I briefly toyed with this idea earlier on, but it seemed (imo) like it would undermine the virtues of the algorithm. I guess what I mean by that is, Myers does stuff like storing only one index in the working vector 'V' for memory efficiency, and so we have "j2 = j1-k", which either requires index manipulation, or if you wanted to do it via iterators, it is only efficient for random-access iterators.
OK, I've had a proper look at this. If sizeof(iterator) == sizeof(size_t), then I think you have to store a pair of iterators which doubles the memory requirements. I was hoping to find that you could continue to store a single integer and use std::advance and keep O(ND), but I think it probably becomes O(N D^2). So probably not worth doing.
- Some might prefer a version that doesn't use Boost.Parameter.
I'm not sure how that would look: would it just take all 8 parameters all the time?
Yes, with defaults.
- It would be great to see a benchmark against GNU diff!

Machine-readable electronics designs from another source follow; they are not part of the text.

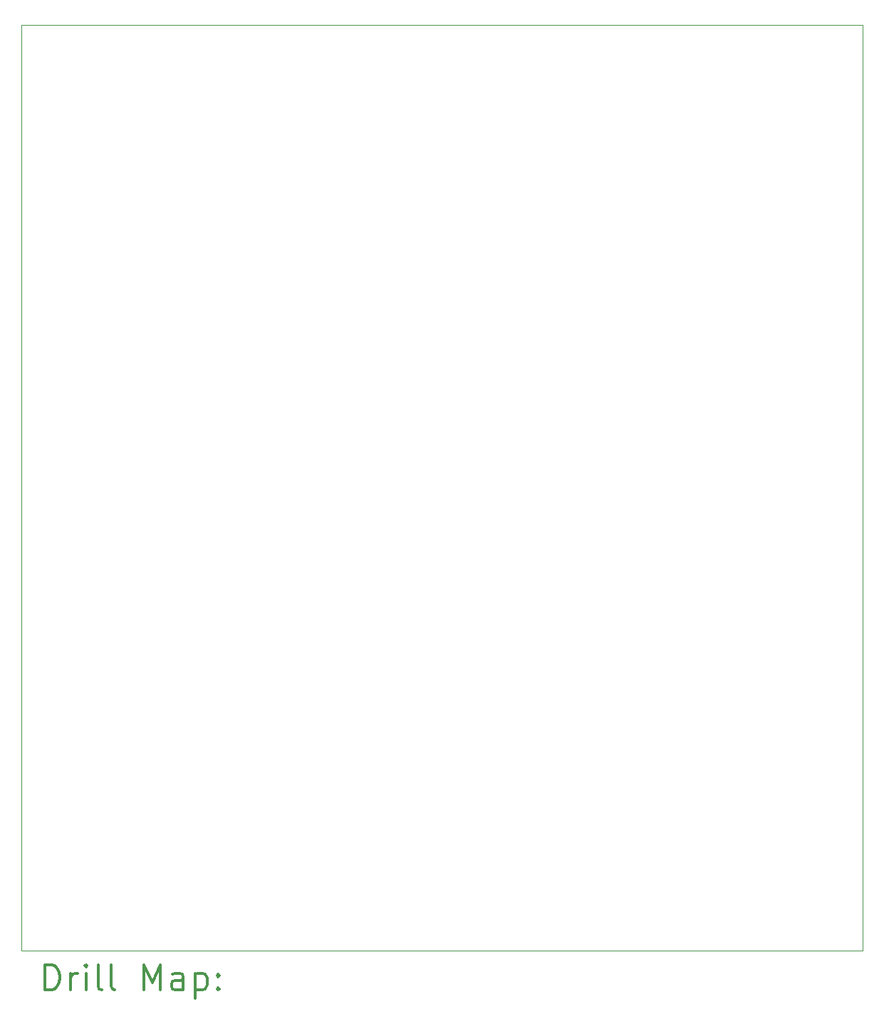
<source format=gbr>
%FSLAX45Y45*%
G04 Gerber Fmt 4.5, Leading zero omitted, Abs format (unit mm)*
G04 Created by KiCad (PCBNEW (5.1.9)-1) date 2021-07-25 18:06:38*
%MOMM*%
%LPD*%
G01*
G04 APERTURE LIST*
%TA.AperFunction,Profile*%
%ADD10C,0.050000*%
%TD*%
%ADD11C,0.200000*%
%ADD12C,0.300000*%
G04 APERTURE END LIST*
D10*
X15500000Y-1500000D02*
X15500000Y-12500000D01*
X25500000Y-1500000D02*
X25500000Y-12500000D01*
X15500000Y-12500000D02*
X25500000Y-12500000D01*
X15500000Y-1500000D02*
X25500000Y-1500000D01*
D11*
D12*
X15783928Y-12968214D02*
X15783928Y-12668214D01*
X15855357Y-12668214D01*
X15898214Y-12682500D01*
X15926786Y-12711071D01*
X15941071Y-12739643D01*
X15955357Y-12796786D01*
X15955357Y-12839643D01*
X15941071Y-12896786D01*
X15926786Y-12925357D01*
X15898214Y-12953929D01*
X15855357Y-12968214D01*
X15783928Y-12968214D01*
X16083928Y-12968214D02*
X16083928Y-12768214D01*
X16083928Y-12825357D02*
X16098214Y-12796786D01*
X16112500Y-12782500D01*
X16141071Y-12768214D01*
X16169643Y-12768214D01*
X16269643Y-12968214D02*
X16269643Y-12768214D01*
X16269643Y-12668214D02*
X16255357Y-12682500D01*
X16269643Y-12696786D01*
X16283928Y-12682500D01*
X16269643Y-12668214D01*
X16269643Y-12696786D01*
X16455357Y-12968214D02*
X16426786Y-12953929D01*
X16412500Y-12925357D01*
X16412500Y-12668214D01*
X16612500Y-12968214D02*
X16583928Y-12953929D01*
X16569643Y-12925357D01*
X16569643Y-12668214D01*
X16955357Y-12968214D02*
X16955357Y-12668214D01*
X17055357Y-12882500D01*
X17155357Y-12668214D01*
X17155357Y-12968214D01*
X17426786Y-12968214D02*
X17426786Y-12811071D01*
X17412500Y-12782500D01*
X17383928Y-12768214D01*
X17326786Y-12768214D01*
X17298214Y-12782500D01*
X17426786Y-12953929D02*
X17398214Y-12968214D01*
X17326786Y-12968214D01*
X17298214Y-12953929D01*
X17283928Y-12925357D01*
X17283928Y-12896786D01*
X17298214Y-12868214D01*
X17326786Y-12853929D01*
X17398214Y-12853929D01*
X17426786Y-12839643D01*
X17569643Y-12768214D02*
X17569643Y-13068214D01*
X17569643Y-12782500D02*
X17598214Y-12768214D01*
X17655357Y-12768214D01*
X17683928Y-12782500D01*
X17698214Y-12796786D01*
X17712500Y-12825357D01*
X17712500Y-12911071D01*
X17698214Y-12939643D01*
X17683928Y-12953929D01*
X17655357Y-12968214D01*
X17598214Y-12968214D01*
X17569643Y-12953929D01*
X17841071Y-12939643D02*
X17855357Y-12953929D01*
X17841071Y-12968214D01*
X17826786Y-12953929D01*
X17841071Y-12939643D01*
X17841071Y-12968214D01*
X17841071Y-12782500D02*
X17855357Y-12796786D01*
X17841071Y-12811071D01*
X17826786Y-12796786D01*
X17841071Y-12782500D01*
X17841071Y-12811071D01*
M02*

</source>
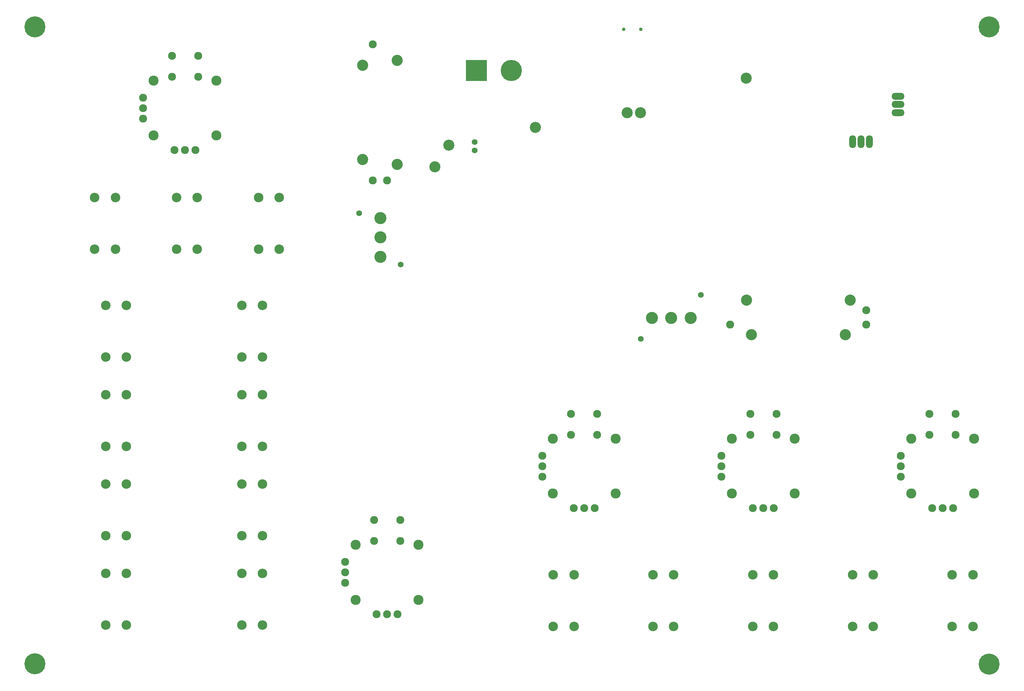
<source format=gbs>
G04*
G04 #@! TF.GenerationSoftware,Altium Limited,Altium Designer,19.1.7 (138)*
G04*
G04 Layer_Color=16711935*
%FSAX25Y25*%
%MOIN*%
G70*
G01*
G75*
%ADD66O,0.06497X0.12403*%
%ADD67O,0.12403X0.06497*%
%ADD68C,0.09091*%
%ADD69C,0.20079*%
%ADD70C,0.07591*%
%ADD71C,0.09591*%
%ADD72C,0.07677*%
%ADD73C,0.10630*%
%ADD74C,0.10591*%
%ADD75C,0.11516*%
%ADD76C,0.20276*%
%ADD77R,0.20276X0.20276*%
%ADD78C,0.03347*%
%ADD79C,0.05591*%
D66*
X0804126Y0521067D02*
D03*
X0819874D02*
D03*
X0812000D02*
D03*
D67*
X0847433Y0548626D02*
D03*
Y0564374D02*
D03*
Y0556500D02*
D03*
D68*
X0899157Y0057894D02*
D03*
X0918843D02*
D03*
Y0107106D02*
D03*
X0899157D02*
D03*
X0803907Y0057894D02*
D03*
X0823593D02*
D03*
Y0107106D02*
D03*
X0803907D02*
D03*
X0708657Y0057894D02*
D03*
X0728343D02*
D03*
Y0107106D02*
D03*
X0708657D02*
D03*
X0613407Y0057894D02*
D03*
X0633093D02*
D03*
Y0107106D02*
D03*
X0613407D02*
D03*
X0518157Y0057894D02*
D03*
X0537843D02*
D03*
Y0107106D02*
D03*
X0518157D02*
D03*
X0090657Y0279273D02*
D03*
X0110343D02*
D03*
Y0230061D02*
D03*
X0090657D02*
D03*
X0220657Y0108606D02*
D03*
X0240343D02*
D03*
Y0059394D02*
D03*
X0220657D02*
D03*
X0090657Y0364606D02*
D03*
X0110343D02*
D03*
Y0315394D02*
D03*
X0090657D02*
D03*
X0220657Y0193939D02*
D03*
X0240343D02*
D03*
Y0144727D02*
D03*
X0220657D02*
D03*
X0090657Y0193939D02*
D03*
X0110343D02*
D03*
Y0144727D02*
D03*
X0090657D02*
D03*
X0220657Y0364606D02*
D03*
X0240343D02*
D03*
Y0315394D02*
D03*
X0220657D02*
D03*
X0090657Y0108606D02*
D03*
X0110343D02*
D03*
Y0059394D02*
D03*
X0090657D02*
D03*
X0220657Y0279273D02*
D03*
X0240343D02*
D03*
Y0230061D02*
D03*
X0220657D02*
D03*
X0080157Y0467606D02*
D03*
X0099843D02*
D03*
Y0418394D02*
D03*
X0080157D02*
D03*
X0158407Y0467606D02*
D03*
X0178093D02*
D03*
Y0418394D02*
D03*
X0158407D02*
D03*
X0236657Y0467606D02*
D03*
X0256343D02*
D03*
Y0418394D02*
D03*
X0236657D02*
D03*
D69*
X0023000Y0630600D02*
D03*
X0934500Y0022000D02*
D03*
X0023000Y0022200D02*
D03*
X0934500Y0630600D02*
D03*
D70*
X0535167Y0261000D02*
D03*
X0560167D02*
D03*
X0535167Y0241000D02*
D03*
X0560167D02*
D03*
X0537667Y0171000D02*
D03*
X0547667D02*
D03*
X0557667D02*
D03*
X0507667Y0221000D02*
D03*
Y0211000D02*
D03*
Y0201000D02*
D03*
X0319500Y0099500D02*
D03*
Y0109500D02*
D03*
Y0119500D02*
D03*
X0369500Y0069500D02*
D03*
X0359500D02*
D03*
X0349500D02*
D03*
X0372000Y0139500D02*
D03*
X0347000D02*
D03*
X0372000Y0159500D02*
D03*
X0347000D02*
D03*
X0850000Y0201000D02*
D03*
Y0211000D02*
D03*
Y0221000D02*
D03*
X0900000Y0171000D02*
D03*
X0890000D02*
D03*
X0880000D02*
D03*
X0902500Y0241000D02*
D03*
X0877500D02*
D03*
X0902500Y0261000D02*
D03*
X0877500D02*
D03*
X0678833Y0201000D02*
D03*
Y0211000D02*
D03*
Y0221000D02*
D03*
X0728833Y0171000D02*
D03*
X0718833D02*
D03*
X0708833D02*
D03*
X0731333Y0241000D02*
D03*
X0706333D02*
D03*
X0731333Y0261000D02*
D03*
X0706333D02*
D03*
X0126500Y0543000D02*
D03*
Y0553000D02*
D03*
Y0563000D02*
D03*
X0176500Y0513000D02*
D03*
X0166500D02*
D03*
X0156500D02*
D03*
X0179000Y0583000D02*
D03*
X0154000D02*
D03*
X0179000Y0603000D02*
D03*
X0154000D02*
D03*
D71*
X0517667Y0237250D02*
D03*
Y0184750D02*
D03*
X0577667D02*
D03*
Y0237250D02*
D03*
X0389500Y0135750D02*
D03*
Y0083250D02*
D03*
X0329500D02*
D03*
Y0135750D02*
D03*
X0920000Y0237250D02*
D03*
Y0184750D02*
D03*
X0860000D02*
D03*
Y0237250D02*
D03*
X0748833D02*
D03*
Y0184750D02*
D03*
X0688833D02*
D03*
Y0237250D02*
D03*
X0196500Y0579250D02*
D03*
Y0526750D02*
D03*
X0136500D02*
D03*
Y0579250D02*
D03*
D72*
X0817087Y0346146D02*
D03*
Y0359925D02*
D03*
X0687165Y0346146D02*
D03*
X0345646Y0483921D02*
D03*
X0359425D02*
D03*
X0345646Y0613842D02*
D03*
D73*
X0801732Y0369571D02*
D03*
X0797008Y0336500D02*
D03*
X0707244D02*
D03*
X0702520Y0369571D02*
D03*
X0369071Y0499276D02*
D03*
X0336000Y0504000D02*
D03*
Y0593764D02*
D03*
X0369071Y0598488D02*
D03*
D74*
X0588700Y0548500D02*
D03*
X0601500Y0548600D02*
D03*
X0702500Y0581500D02*
D03*
X0405000Y0497000D02*
D03*
X0418500Y0517500D02*
D03*
X0501000Y0534500D02*
D03*
D75*
X0649248Y0352500D02*
D03*
X0630744D02*
D03*
X0612240D02*
D03*
X0353000Y0410996D02*
D03*
Y0429500D02*
D03*
Y0448004D02*
D03*
D76*
X0478000Y0589000D02*
D03*
D77*
X0444535D02*
D03*
D78*
X0601800Y0628308D02*
D03*
X0585461D02*
D03*
D79*
X0443000Y0520500D02*
D03*
Y0512500D02*
D03*
X0372476Y0403524D02*
D03*
X0332524Y0452476D02*
D03*
X0601591Y0332409D02*
D03*
X0659000Y0374500D02*
D03*
M02*

</source>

Also a good idea, although my impression of that code (which I poked around while doing this) is that it isn't factored in a way that would make dropping in a replacement very practical. I suppose the other option is to write a version of diff using edit_distance
Yes, that's exactly the sort of thing I had in mind; something that would work like diff, though without most of its myriad options. You could use this as a tutorial, as suggested in another post. Another tutorial idea is an approximate match / spell check replacement word suggester, i.e. scan /usr/dict/words and output words closest to the input by edit distance. You could use the max_cost feature. Regards, Phil.